* **WHAT IS BEING ASKED**:
Your copy should match the entries below exactly, apart from the images.

* **DATA SECTION**:
----------------

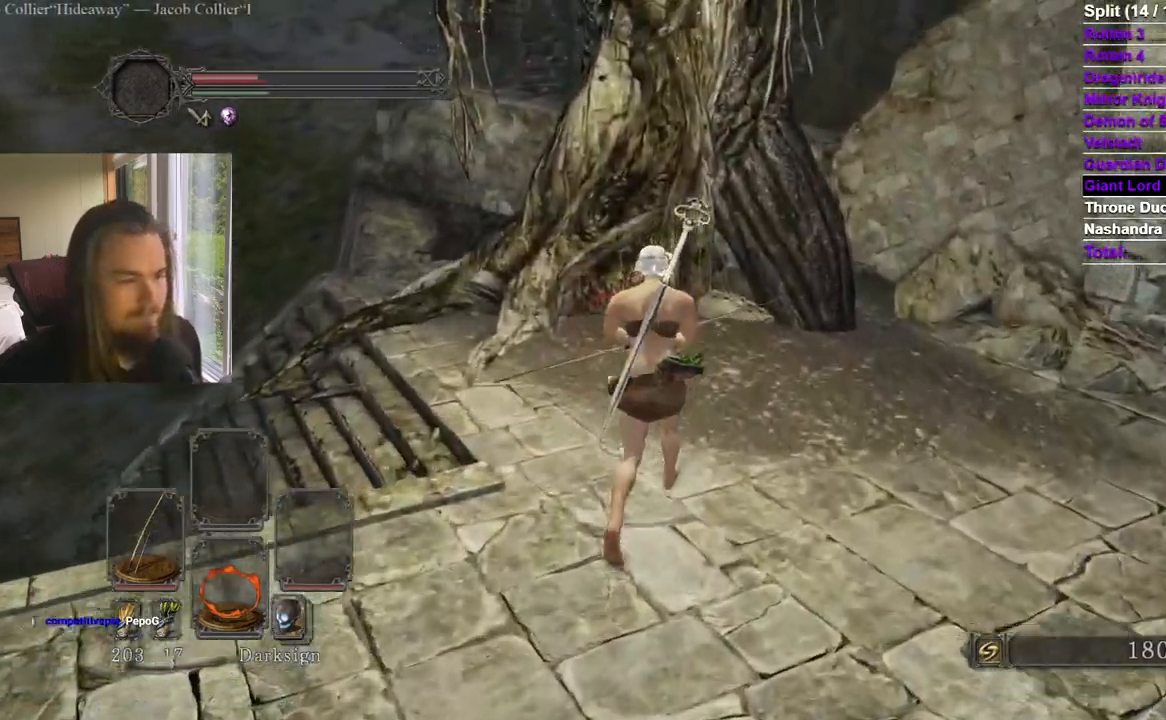
{"buttons": [], "left_stick": "center", "right_stick": "center", "events": [[367, "left_stick", "center"]]}
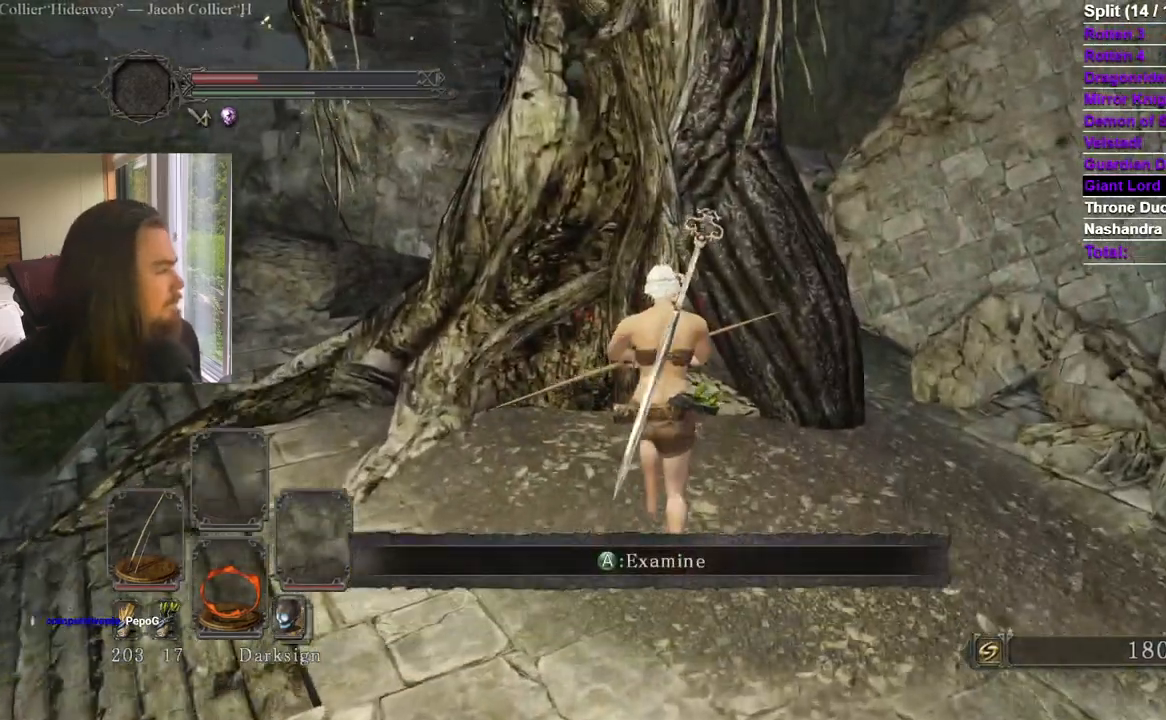
{"buttons": [], "left_stick": "center", "right_stick": "center", "events": [[67, "A", "down"], [184, "A", "up"]]}
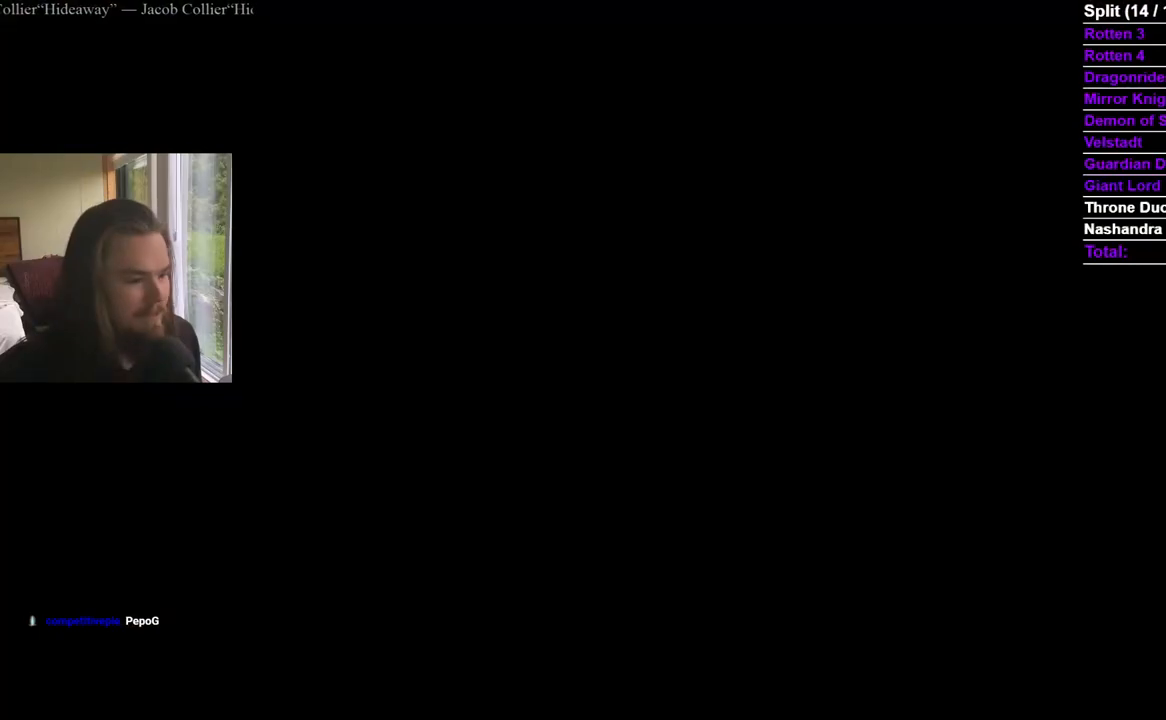
{"buttons": [], "left_stick": "center", "right_stick": "center", "events": []}
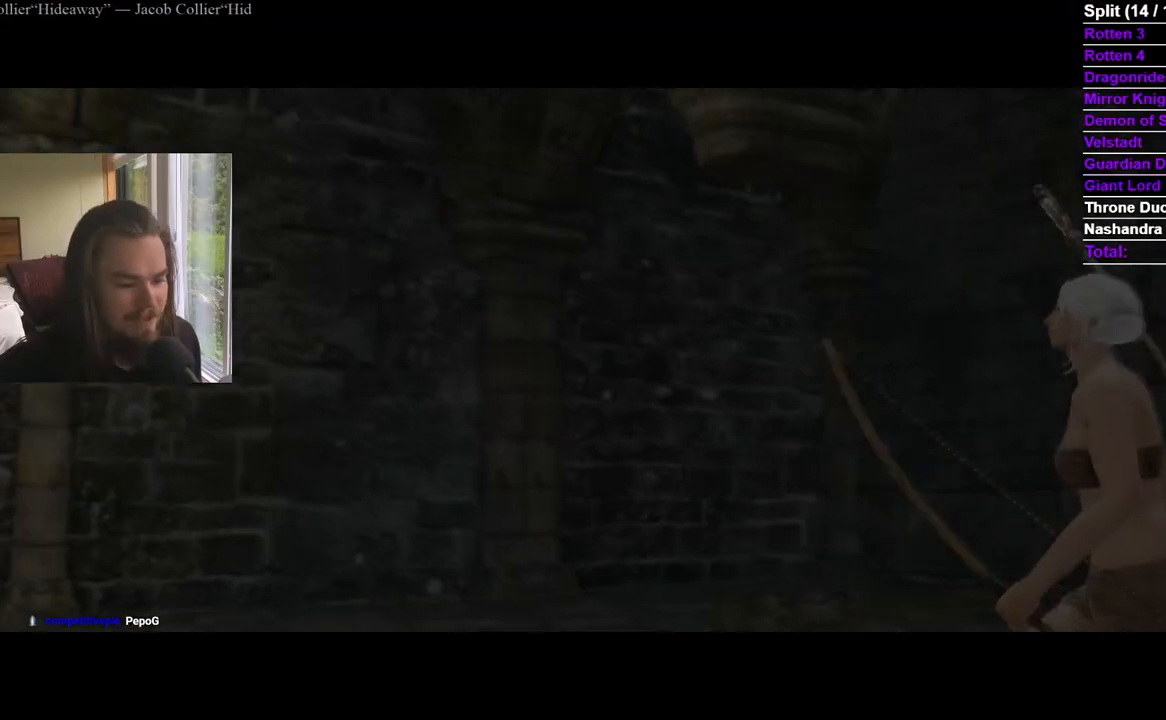
{"buttons": [], "left_stick": "center", "right_stick": "center", "events": []}
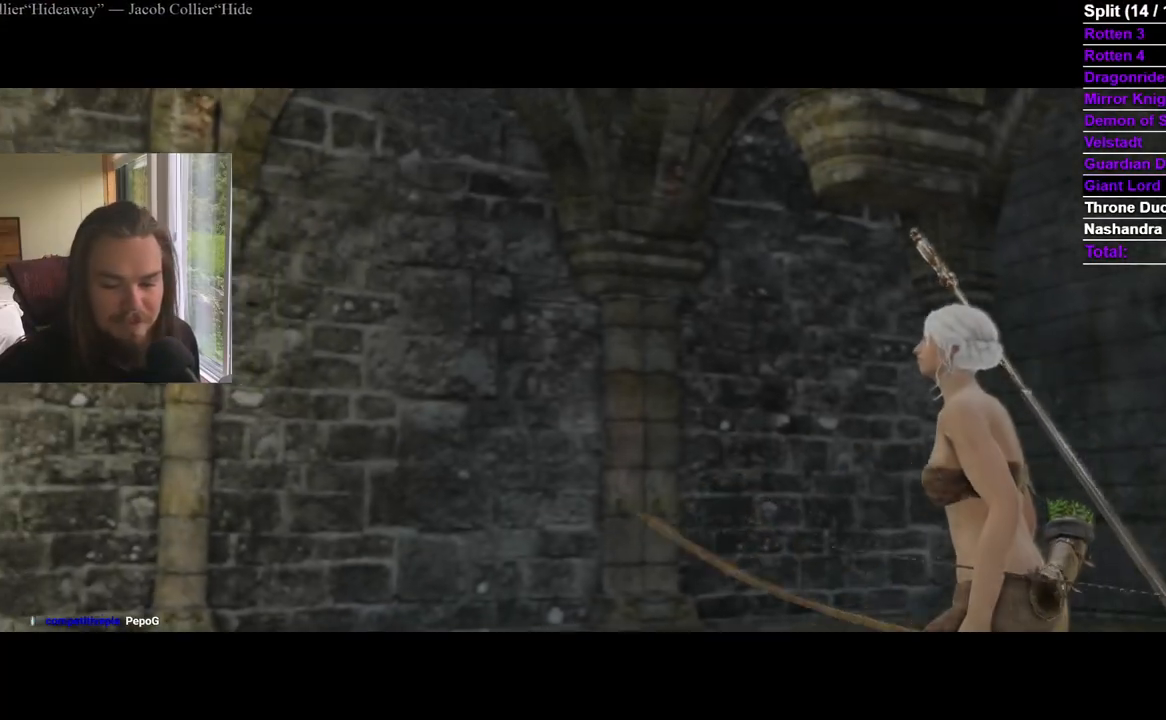
{"buttons": [], "left_stick": "center", "right_stick": "center", "events": []}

----------------

* **THE ANSWER**:
{"buttons": [], "left_stick": "center", "right_stick": "center", "events": [[367, "left_stick", "center"]]}
{"buttons": [], "left_stick": "center", "right_stick": "center", "events": [[67, "A", "down"], [184, "A", "up"]]}
{"buttons": [], "left_stick": "center", "right_stick": "center", "events": []}
{"buttons": [], "left_stick": "center", "right_stick": "center", "events": []}
{"buttons": [], "left_stick": "center", "right_stick": "center", "events": []}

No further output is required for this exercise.